:: Exercise ::
If a line in the records below contains the word "mass", return that line.

:: Entries supplied ::
□ □ □

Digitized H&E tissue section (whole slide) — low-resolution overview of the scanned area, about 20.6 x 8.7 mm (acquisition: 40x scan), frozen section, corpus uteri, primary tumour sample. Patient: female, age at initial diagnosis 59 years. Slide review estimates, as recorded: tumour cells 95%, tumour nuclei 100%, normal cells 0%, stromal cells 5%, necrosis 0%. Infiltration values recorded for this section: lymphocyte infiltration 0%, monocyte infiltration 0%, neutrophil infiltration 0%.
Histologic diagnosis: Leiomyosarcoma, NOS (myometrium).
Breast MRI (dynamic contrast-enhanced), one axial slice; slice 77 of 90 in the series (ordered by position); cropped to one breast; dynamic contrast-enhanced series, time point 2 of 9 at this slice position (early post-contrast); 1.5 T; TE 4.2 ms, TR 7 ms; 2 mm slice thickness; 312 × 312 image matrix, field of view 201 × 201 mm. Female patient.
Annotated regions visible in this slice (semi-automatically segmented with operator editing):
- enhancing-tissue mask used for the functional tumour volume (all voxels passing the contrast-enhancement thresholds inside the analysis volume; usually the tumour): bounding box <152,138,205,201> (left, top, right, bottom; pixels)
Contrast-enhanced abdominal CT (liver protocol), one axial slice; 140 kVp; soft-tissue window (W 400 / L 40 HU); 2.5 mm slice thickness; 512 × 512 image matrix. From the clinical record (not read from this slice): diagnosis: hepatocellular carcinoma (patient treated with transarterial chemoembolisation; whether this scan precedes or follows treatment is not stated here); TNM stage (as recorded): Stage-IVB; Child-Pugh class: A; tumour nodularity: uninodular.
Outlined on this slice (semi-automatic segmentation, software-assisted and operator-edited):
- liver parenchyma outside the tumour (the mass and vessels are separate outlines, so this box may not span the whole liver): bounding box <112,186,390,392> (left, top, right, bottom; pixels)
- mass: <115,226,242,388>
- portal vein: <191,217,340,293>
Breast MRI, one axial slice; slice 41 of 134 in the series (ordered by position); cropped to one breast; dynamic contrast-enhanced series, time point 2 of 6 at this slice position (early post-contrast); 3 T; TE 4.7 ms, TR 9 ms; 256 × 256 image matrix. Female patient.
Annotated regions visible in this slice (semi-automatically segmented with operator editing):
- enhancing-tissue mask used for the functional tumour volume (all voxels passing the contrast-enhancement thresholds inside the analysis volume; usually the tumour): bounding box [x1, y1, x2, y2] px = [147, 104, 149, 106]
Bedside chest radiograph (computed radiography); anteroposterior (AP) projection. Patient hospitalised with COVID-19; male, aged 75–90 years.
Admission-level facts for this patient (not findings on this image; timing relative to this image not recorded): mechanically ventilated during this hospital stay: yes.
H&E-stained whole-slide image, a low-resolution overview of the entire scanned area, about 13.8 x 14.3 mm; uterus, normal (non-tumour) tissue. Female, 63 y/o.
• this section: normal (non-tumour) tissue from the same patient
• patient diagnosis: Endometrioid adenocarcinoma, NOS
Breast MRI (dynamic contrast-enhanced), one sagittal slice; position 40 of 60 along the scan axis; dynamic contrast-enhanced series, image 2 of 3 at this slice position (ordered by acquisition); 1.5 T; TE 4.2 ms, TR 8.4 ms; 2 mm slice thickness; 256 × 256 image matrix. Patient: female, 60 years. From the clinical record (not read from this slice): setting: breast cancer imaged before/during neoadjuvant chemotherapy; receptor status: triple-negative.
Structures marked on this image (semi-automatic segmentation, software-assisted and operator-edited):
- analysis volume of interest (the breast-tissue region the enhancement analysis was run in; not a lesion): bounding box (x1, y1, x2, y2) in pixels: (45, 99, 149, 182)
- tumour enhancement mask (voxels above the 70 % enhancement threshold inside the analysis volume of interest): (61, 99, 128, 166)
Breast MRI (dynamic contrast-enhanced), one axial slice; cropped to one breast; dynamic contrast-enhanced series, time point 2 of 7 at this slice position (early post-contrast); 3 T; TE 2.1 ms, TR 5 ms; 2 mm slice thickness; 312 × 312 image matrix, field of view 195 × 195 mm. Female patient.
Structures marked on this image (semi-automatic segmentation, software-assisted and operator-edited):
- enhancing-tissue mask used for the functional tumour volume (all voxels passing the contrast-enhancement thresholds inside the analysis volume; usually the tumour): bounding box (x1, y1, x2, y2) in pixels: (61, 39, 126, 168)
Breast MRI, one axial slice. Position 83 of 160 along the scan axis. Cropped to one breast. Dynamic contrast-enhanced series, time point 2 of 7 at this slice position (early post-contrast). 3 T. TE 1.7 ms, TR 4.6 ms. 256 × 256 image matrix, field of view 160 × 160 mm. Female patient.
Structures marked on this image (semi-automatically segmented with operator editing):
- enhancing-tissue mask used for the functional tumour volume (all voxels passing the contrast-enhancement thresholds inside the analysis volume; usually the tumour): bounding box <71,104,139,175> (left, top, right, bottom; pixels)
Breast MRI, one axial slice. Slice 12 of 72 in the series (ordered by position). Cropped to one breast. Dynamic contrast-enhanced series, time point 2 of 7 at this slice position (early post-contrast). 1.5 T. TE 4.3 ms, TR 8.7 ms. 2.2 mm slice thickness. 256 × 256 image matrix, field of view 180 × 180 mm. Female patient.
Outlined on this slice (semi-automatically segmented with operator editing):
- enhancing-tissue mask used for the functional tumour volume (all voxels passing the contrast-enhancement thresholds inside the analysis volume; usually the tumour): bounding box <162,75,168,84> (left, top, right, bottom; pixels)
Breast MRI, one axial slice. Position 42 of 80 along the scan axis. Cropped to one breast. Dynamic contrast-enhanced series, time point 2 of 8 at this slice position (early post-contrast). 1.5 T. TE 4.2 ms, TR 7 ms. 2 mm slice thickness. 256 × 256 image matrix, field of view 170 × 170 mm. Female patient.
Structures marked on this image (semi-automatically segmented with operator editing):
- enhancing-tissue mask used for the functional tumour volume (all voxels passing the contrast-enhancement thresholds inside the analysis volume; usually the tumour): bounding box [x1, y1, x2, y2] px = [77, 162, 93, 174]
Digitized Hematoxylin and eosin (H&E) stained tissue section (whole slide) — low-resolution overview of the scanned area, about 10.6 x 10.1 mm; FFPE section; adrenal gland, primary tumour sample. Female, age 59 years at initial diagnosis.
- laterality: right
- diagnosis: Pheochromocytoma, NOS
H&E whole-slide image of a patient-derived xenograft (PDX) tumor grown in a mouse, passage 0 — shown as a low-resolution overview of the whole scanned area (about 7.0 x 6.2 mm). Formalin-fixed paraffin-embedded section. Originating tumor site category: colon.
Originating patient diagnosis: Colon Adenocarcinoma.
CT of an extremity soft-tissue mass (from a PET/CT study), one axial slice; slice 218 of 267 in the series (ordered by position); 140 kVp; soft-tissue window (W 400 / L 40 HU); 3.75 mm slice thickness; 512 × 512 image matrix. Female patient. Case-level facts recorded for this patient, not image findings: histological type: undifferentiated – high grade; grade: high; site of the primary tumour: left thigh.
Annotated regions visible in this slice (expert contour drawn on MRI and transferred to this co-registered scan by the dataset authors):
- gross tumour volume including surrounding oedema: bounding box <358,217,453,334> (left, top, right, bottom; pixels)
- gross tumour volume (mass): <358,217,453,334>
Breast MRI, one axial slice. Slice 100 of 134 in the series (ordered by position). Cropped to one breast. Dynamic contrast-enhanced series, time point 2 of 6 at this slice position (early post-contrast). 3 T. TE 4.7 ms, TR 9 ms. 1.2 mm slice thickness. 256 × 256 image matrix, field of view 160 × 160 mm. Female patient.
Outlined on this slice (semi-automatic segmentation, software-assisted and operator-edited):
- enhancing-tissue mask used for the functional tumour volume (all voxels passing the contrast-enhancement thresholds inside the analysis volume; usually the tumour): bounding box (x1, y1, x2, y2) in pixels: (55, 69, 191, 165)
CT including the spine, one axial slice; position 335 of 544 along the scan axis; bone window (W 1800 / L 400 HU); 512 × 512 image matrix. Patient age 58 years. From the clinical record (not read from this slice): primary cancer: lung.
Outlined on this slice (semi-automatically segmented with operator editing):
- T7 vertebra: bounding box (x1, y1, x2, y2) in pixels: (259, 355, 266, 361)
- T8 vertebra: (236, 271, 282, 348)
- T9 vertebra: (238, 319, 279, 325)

□ □ □

:: Exercise output ::
- liver parenchyma outside the tumour (the mass and vessels are separate outlines, so this box may not span the whole liver): bounding box <112,186,390,392> (left, top, right, bottom; pixels)
- mass: <115,226,242,388>
CT of an extremity soft-tissue mass (from a PET/CT study), one axial slice; slice 218 of 267 in the series (ordered by position); 140 kVp; soft-tissue window (W 400 / L 40 HU); 3.75 mm slice thickness; 512 × 512 image matrix. Female patient. Case-level facts recorded for this patient, not image findings: histological type: undifferentiated – high grade; grade: high; site of the primary tumour: left thigh.
- gross tumour volume (mass): <358,217,453,334>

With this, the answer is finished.